一緒にいた友人によれば、今までに見たこともないくらい取り乱していたようです。
「いやだ!△△!!どこに行っちゃうの? 行かないで!!
やめて!!△△!!!行かないで、行かないで!!」
ひたすらこういった事を叫び、泣き喚き、走り去る霊柩車を追いかけようとし、周りにいた友人達に止められていたそうです。

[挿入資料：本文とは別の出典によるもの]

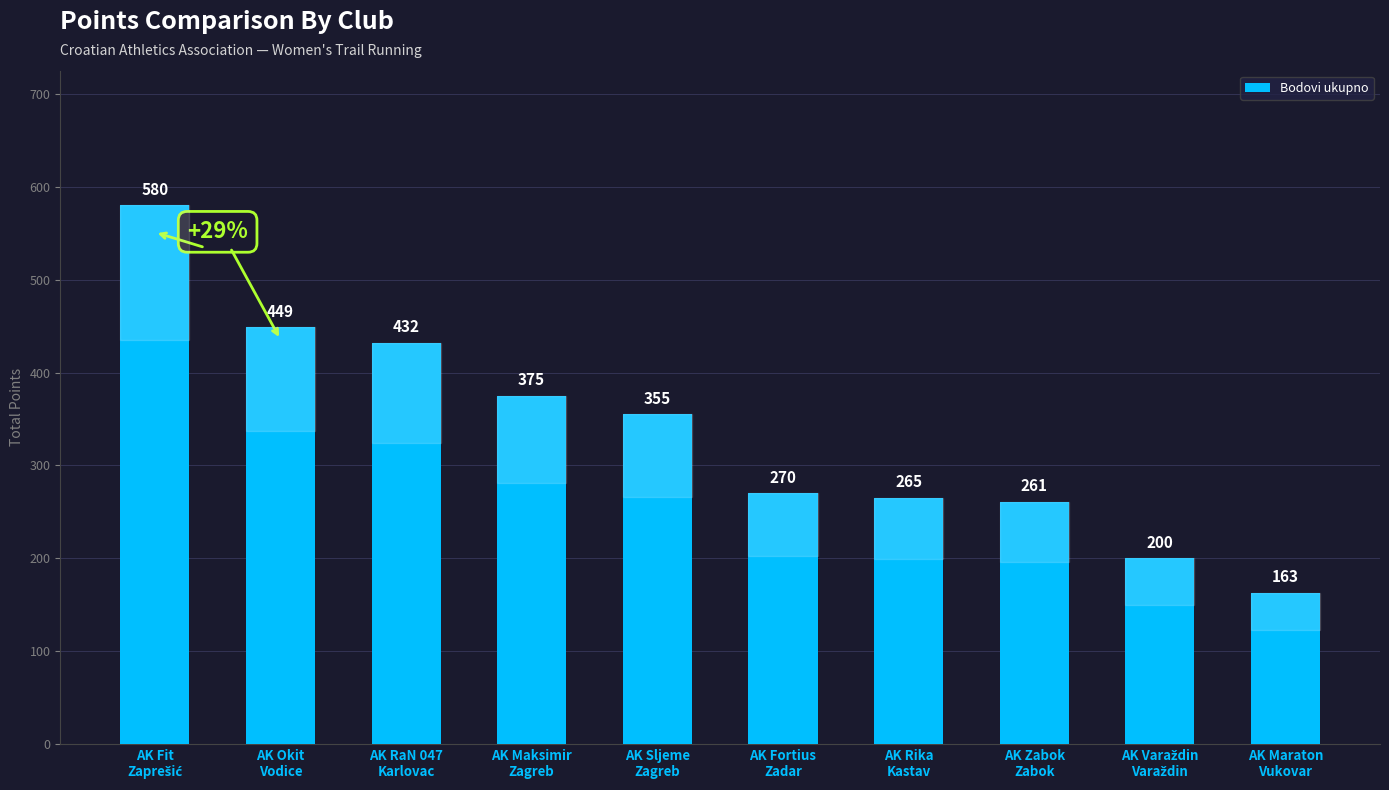

The value at AK RaN 047
Karlovac is 432. True or false?

True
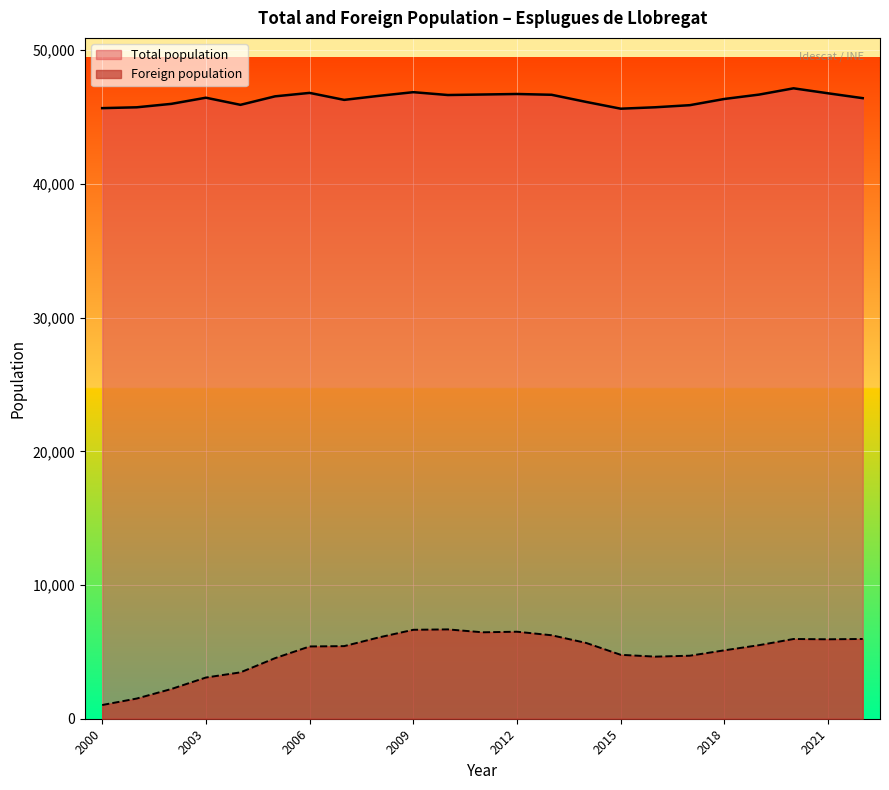

What is the difference between the maximum and minimum values in the Foreign population series?

5656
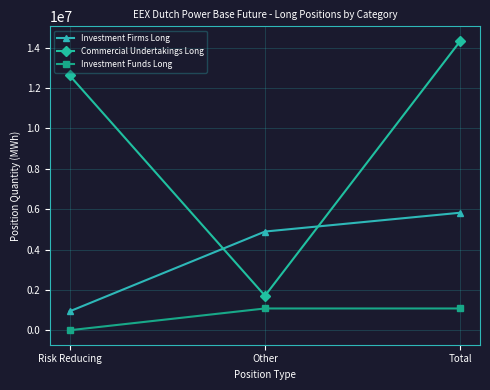

What position from the right is Total?

1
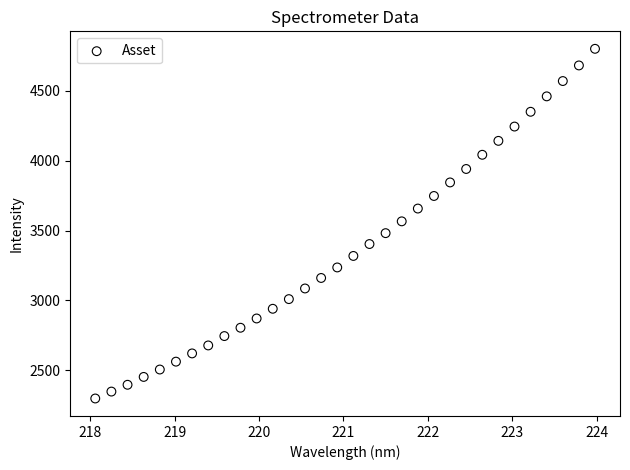

What is the range of Y values (max minus min)?

2502.6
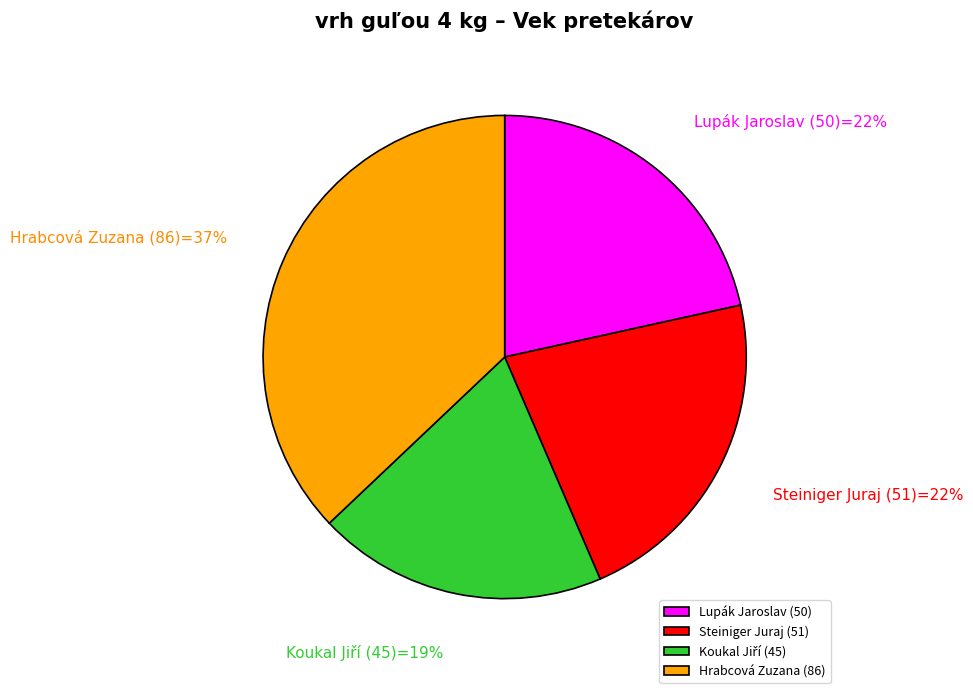

Does any single category account for the majority?

No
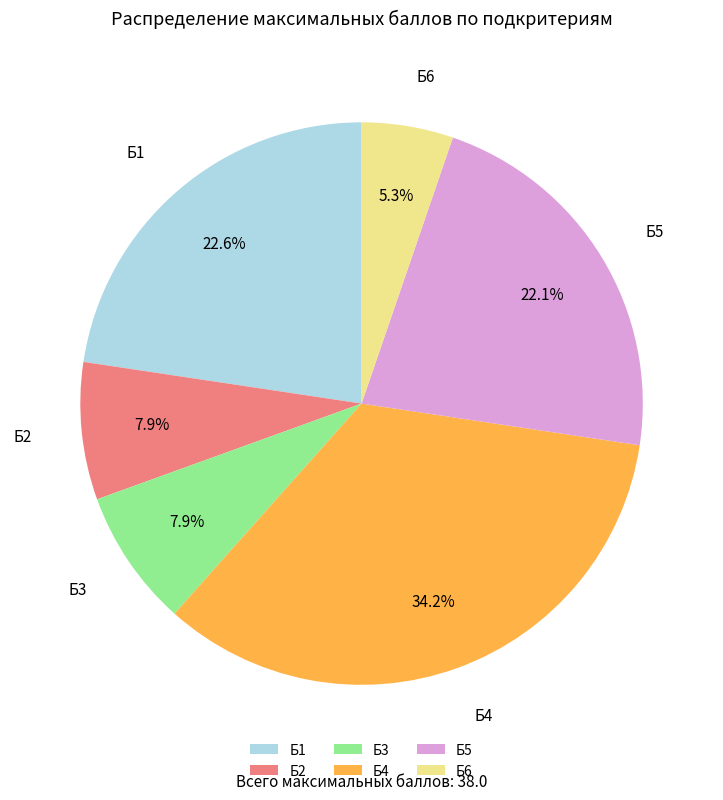

What percentage is the Б4 slice, to the nearest percent?

34%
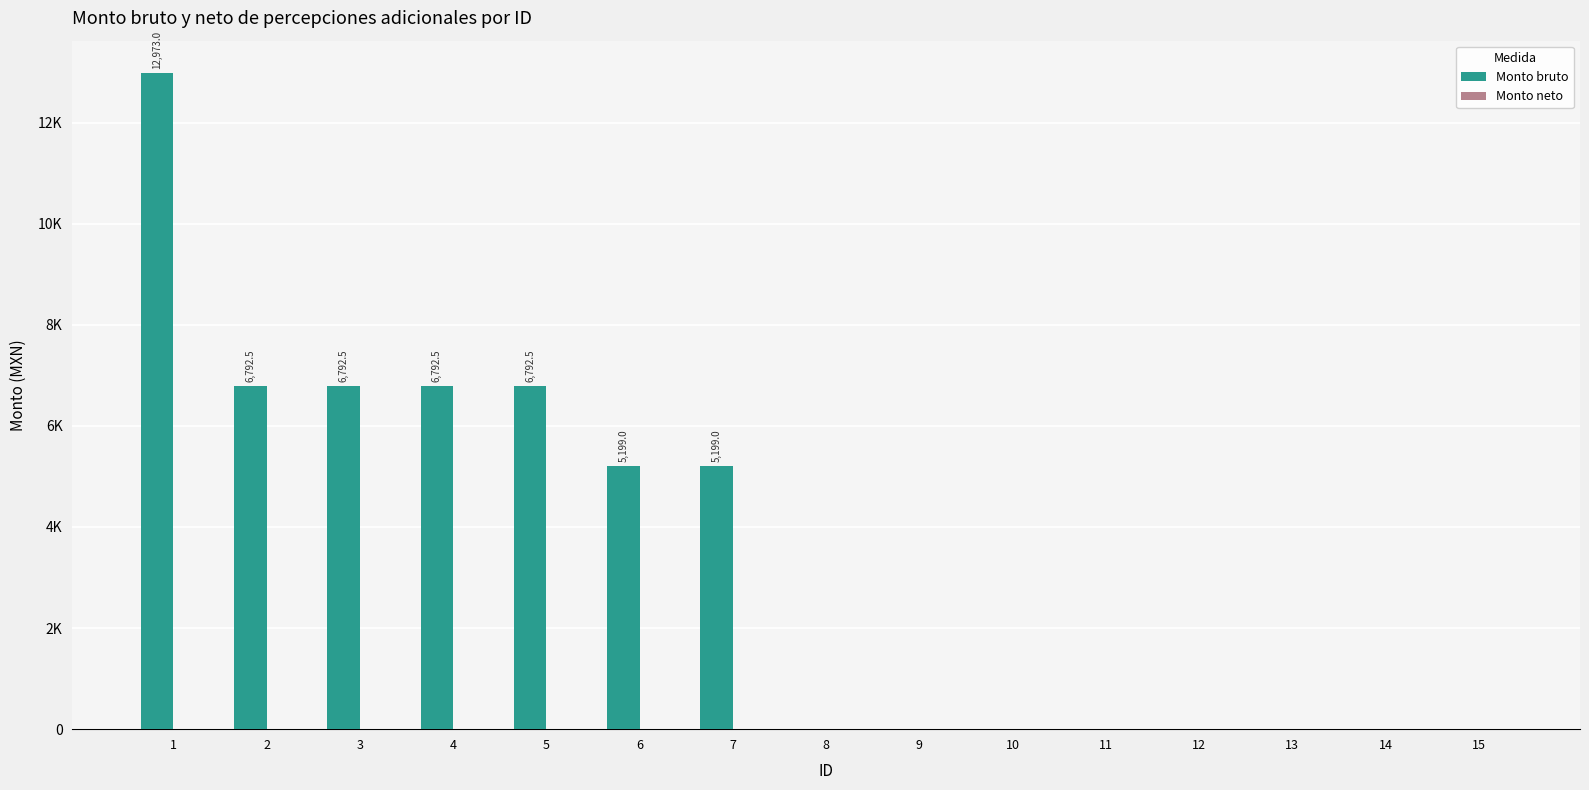

Reading left to right, list all the values displayed in this chart.

Monto bruto: 12973.0	6792.5	6792.5	6792.5	6792.5	5199.0	5199.0	0.0	0.0	0.0	0.0	0.0	0.0	0.0	0.0
Monto neto: 0.0	0.0	0.0	0.0	0.0	0.0	0.0	0.0	0.0	0.0	0.0	0.0	0.0	0.0	0.0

そして、友人にすがりつき、泣き崩れたそうです(ここは少し覚えています)。
※
彼の死を実感してからというもの、私は抜け殻のような生活を送っていました。
学校には毎日通い、授業もきちんと受け、バイトも続けました。
しかし、いつも空虚を抱えた、魂の入っていない抜け殻のような状態でした。
そして夜になると、彼との思い出の品々、写真を眺め、泣き続けていました。
そんな私を心配し、両親や友人が励ましに来るのですが…。
当時の私の心には、何も届きませんでした。
いっそ、死んで彼のところに行きたい。本気で考えたこともあります。
※
しかし、それから1年後の彼の命日。
私は、一番最初に電話をくれた彼の親友と共に、お墓参りへ向かいました。
そこで、やはりお墓参りに来ていた彼のご両親と会いました。
彼のお母さんが、告別式で一度会っただけの私を覚えていてくれて、話しかけてきてくれました。
そして、こう言われました。
「あの子を好きになってくれてありがとう。
あなたとお付き合いする事が出来て、あの子も幸せだったと思うわ。
でも、あの子はもうこの世にいない。
あの子があなたを幸せにする事は、もう叶わない事なの。
どうかあの子の事は過去にして、幸せになれる道を見つけて。
あなたがいつまでも悲しい顔をしていたら、きっとあの子は悲しむから…」
その言葉を聞き…私は周りの目も気にせず、号泣しました。
そんな私を、彼のお母さんは抱き締め、涙声で
「ありがとう」
と繰り返しながら背中をたたき続けてくれました。
※
それを境に、私は抜け殻のような生活から抜け出す気力が出るようになりました。
いつまでも悲しんでいてはいけない。
私が泣くたび、彼は困り果て、悲しんでいたじゃないか。
彼は元気な私が、何より好きだったはず…。
そう思い、段々と以前の生活を取り戻す事が出来るようになりました。
※
そして今、彼が亡くなって一年半。
私は何とかやっています。
今でもどうしようもない喪失感や悲しみに襲われることはあるけれど…。
彼を悲しませないためにも、笑顔で日々を過ごせるように心掛けたいと思っています。